-- Information given follows --

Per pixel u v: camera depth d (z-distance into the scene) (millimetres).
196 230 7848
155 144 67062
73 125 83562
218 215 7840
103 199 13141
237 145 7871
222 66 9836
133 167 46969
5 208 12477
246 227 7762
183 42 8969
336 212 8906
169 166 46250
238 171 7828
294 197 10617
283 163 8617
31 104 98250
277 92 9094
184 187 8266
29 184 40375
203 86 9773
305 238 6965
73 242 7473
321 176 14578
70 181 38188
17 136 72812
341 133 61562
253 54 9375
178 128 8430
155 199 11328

-- Information given concluded --

[Task instructions]
Your answer should be the line with "203 86 9773" and all lines after it in the listing above, repeated exactly. No other lines belong.

[Problem solution]
203 86 9773
305 238 6965
73 242 7473
321 176 14578
70 181 38188
17 136 72812
341 133 61562
253 54 9375
178 128 8430
155 199 11328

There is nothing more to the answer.